Here are a couple of scripts I've quickly knocked up (so to speak) to help me with building on the awesome job that Tenable's SecurityCenter does, but improve on it limitations.
The first script (sc-scan-webhook) allows you to take your manual scanning schedule and fully automate those scans using cron. Why not just use the scan schedule option in SecurityCenter I hear you ask? Well, I needed the ability to be able to notify people (teams that monitor Production systems) that planned vulnerability scans are taking place and not to raise any system alerts. And, at the time of writing this, SecurityCenter can only send email notifications. I needed something to send a message to a chat room. I needed webhooks.
The script sends a custom webhook chat message, starts a scan, monitors that scan and when finished and complete sends another webhook chat message saying the scan has completed.
The second script (sc-getrunning) fills another feature hole in SecurityCenter by showing you scans which have a "running" state. At the time of writing this, SecurityCenter can't do this outside of the GUI. In fact, it can't do this on the built in SecurityCenter dashboards either so you have to grant more privileges to be able to let people see this information. The plan is to integrate this script with a bot in the chat room somehow to allow people to ask the bot to show them what scanning jobs are running.
This has been tested using pyTenable 0.3.27 and Tenable's SecurityCenter 5.11.x.

> _Information supplied_:
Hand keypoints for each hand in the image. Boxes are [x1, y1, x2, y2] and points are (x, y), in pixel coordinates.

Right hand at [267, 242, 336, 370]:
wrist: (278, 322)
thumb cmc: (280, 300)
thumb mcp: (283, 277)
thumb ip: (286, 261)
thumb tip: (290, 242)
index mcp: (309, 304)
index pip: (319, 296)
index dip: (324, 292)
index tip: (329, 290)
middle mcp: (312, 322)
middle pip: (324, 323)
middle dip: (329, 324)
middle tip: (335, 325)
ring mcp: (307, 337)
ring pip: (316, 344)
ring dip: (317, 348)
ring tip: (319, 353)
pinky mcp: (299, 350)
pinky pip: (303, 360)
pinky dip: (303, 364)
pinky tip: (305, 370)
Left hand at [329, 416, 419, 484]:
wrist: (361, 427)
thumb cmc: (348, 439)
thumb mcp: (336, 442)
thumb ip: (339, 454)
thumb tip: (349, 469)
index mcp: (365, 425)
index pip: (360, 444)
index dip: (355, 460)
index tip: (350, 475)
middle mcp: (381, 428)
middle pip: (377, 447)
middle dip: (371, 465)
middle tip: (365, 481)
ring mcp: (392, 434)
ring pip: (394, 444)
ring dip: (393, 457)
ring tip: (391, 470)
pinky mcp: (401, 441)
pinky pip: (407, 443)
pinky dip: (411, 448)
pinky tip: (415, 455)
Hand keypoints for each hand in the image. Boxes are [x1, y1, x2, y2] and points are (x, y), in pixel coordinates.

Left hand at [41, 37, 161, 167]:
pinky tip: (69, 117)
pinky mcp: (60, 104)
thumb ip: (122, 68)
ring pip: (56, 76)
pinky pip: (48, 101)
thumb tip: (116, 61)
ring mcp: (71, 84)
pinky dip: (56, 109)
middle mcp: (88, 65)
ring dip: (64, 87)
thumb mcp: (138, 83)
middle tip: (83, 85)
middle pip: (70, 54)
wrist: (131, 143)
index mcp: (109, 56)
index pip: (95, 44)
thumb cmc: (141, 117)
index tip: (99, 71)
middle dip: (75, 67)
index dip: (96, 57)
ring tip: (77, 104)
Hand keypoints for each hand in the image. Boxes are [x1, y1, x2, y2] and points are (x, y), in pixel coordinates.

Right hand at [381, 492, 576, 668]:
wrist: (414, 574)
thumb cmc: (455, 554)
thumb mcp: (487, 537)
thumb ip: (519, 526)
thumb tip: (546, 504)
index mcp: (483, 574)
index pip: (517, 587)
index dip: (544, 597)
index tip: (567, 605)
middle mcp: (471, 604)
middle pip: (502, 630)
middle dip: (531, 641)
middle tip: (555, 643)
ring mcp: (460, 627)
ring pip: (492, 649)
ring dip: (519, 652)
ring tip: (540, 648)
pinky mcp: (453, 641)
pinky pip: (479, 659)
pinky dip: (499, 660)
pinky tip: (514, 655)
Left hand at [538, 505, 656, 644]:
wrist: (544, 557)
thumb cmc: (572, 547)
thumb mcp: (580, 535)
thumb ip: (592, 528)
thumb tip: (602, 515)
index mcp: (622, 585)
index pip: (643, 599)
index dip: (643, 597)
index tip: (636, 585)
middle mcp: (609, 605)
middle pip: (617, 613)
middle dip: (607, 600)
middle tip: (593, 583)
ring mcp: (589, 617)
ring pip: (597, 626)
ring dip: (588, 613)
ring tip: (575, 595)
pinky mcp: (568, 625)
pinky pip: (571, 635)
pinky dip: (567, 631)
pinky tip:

> _Things to do_:
(a) In the post about the SecurityCenter scripts, which versions of pyTenable and SecurityCenter were the scripts tested with?
(b) Write what comes next in the post about the SecurityCenter scripts, picking up after its final sentence.

> _Results for the exercise_:
(a) pyTenable 0.3.27 and SecurityCenter 5.11.x.

(b)
Once downloaded, install the dependencies needed for this script by running the following command:
pip install -r requirements.txt
Both scripts utilise the TenableSC API wrapper to run as shown in the code snippet below:
from tenable.sc import TenableSC
More information on this API wrapper can be found here: https://pytenable.readthedocs.io/en/stable/sc.html
This script allows you to start predefined scans with Tenable's Security through the API, send a webhook notification message to a Google chat room, monitor for the scan to complete successfully and then sends another webhook notification message stating the scan is complete.
Before you can begin to run this script there's some information you need to provide it. This is information which is specific to you and your environment and you can find this in the init section of the script as shown below:
def __init__(self):
self.ip = '<IP>'
self.login = '<username>'
self.password = '<password>'
self.policyID = 'policy ID>'
self.credentialID = '<credential ID>'
self.repository = '<repo ID>'
self.reportID = '<report ID>'
self.email_on_launch = 'false'
self.email_on_complete = 'false'
self.URL = '<webhook URL>'
The field self.ip is the IP address of your SecurityCenter instance. The self.login and self.password field are for the user which authenticates to SecurityCenter to run the scans. I've created a "scan-automation" user within SecurityCenter for auditing purposes but feel free to choose which ever user you wish.
The field self.policyID is the ID for the policy which your scan is already configured to use in SecurityCenter. Find the scan you wish to run, then on the settings tab note the name of the policy selected. Then find this policy under the Policies tab and click view to see its ID value. This is the value you need to set self.policyID to.
The field self.credentialID is the credential which the policy has been configured to use.
The field self.repositoryID is the repo ID value which your SecurityCenter instance is using.
The fields self.reportID, self.email_on_launch and self.email_on_complete are all optional fields which I've left here for future updates to the script.
The final field self.URL is the webhook URL of the chat room where the messages will be sent at the start of our scans and when they have completed.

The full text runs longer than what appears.